Robert Capa was a Hungarian-American photojournalist and war photographer. Regarded as the greatest adventure and combat photographer of all time, Robert Capa is best remembered for covering five major wars, namely Second Sino-Japanese War, Spanish Civil War, World War II, First Indochina War, and the 1948 Arab–Israeli War. In 1947, he was honored with the prestigious Medal of Freedom.
Andre Kertesz was a photographer known for his immense contribution to photo essay and photographic composition. Although his style and camera angles, which were considered unorthodox at the time, stopped him from achieving international acclaim during his lifetime, Kertesz is now regarded as one of the most influential figures in the field of photojournalism.
Gyula Halász, or Brassaï, derived his pseudonym from the city of his birth, Brassó, then in Hungary. Later, he moved to Paris, where he began his career as a photographer. He published his works in volumes such as Paris de nuit. He was also a sculptor and a poet.
Hungarian artist László Moholy-Nagy was known for his non-representational art and his love for constructivism. Though he initially studied law, he later experimented with many forms of art, such as painting, sculpting, and photography. He also taught at the Bauhaus school of avant-garde design and co-edited the Bauhausbook series.

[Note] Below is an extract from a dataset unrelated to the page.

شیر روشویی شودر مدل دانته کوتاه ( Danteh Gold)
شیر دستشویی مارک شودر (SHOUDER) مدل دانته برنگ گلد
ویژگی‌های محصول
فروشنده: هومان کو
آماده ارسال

Born in Hungary, Sylvia Plachy fled to the US with her family after the Hungarian Revolution. Now a renowned photographer, she is mainly known for her stint with the US newsweekly The Village Voice. A Guggenheim fellow and a Lucie Award winner, she is also the mother of Oscar-winning actor Adrien Brody.
Known for her signature style of art that resembles burned negatives or infrared images, Hungarian artist Gyorgy Kepes has also taught visual art at MIT. His book on design education, Language of Vision, was once a staple textbook for art colleges. He had also turned to filmmaking for a while.
Inspired by his older war photographer brother Robert Capa’s photos of the Spanish Civil War, Cornell Capa later became a staff photographer for Life magazine. He also joined Magnum Photos, co-founded by his brother. His camera captured many luminaries, such as JFK, Armando Reverón, and Clark Gable.